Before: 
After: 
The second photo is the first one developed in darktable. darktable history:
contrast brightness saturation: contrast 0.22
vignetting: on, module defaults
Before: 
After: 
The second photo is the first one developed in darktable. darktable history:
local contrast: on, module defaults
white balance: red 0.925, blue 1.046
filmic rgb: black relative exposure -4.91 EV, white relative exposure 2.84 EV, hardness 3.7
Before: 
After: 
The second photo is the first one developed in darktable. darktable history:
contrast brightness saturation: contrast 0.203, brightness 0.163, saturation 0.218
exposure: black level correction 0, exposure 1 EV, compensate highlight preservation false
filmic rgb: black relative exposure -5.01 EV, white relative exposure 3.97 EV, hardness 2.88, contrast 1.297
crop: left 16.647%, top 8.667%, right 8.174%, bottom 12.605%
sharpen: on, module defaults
================
- [TAREA INDICADA]:
Vuelve a escribir todas las líneas de datos de arriba, sin alterar ni una sola.

- [RESULTADO DEL EJERCICIO]:
Before: 
After: 
The second photo is the first one developed in darktable. darktable history:
contrast brightness saturation: contrast 0.22
vignetting: on, module defaults
Before: 
After: 
The second photo is the first one developed in darktable. darktable history:
local contrast: on, module defaults
white balance: red 0.925, blue 1.046
filmic rgb: black relative exposure -4.91 EV, white relative exposure 2.84 EV, hardness 3.7
Before: 
After: 
The second photo is the first one developed in darktable. darktable history:
contrast brightness saturation: contrast 0.203, brightness 0.163, saturation 0.218
exposure: black level correction 0, exposure 1 EV, compensate highlight preservation false
filmic rgb: black relative exposure -5.01 EV, white relative exposure 3.97 EV, hardness 2.88, contrast 1.297
crop: left 16.647%, top 8.667%, right 8.174%, bottom 12.605%
sharpen: on, module defaults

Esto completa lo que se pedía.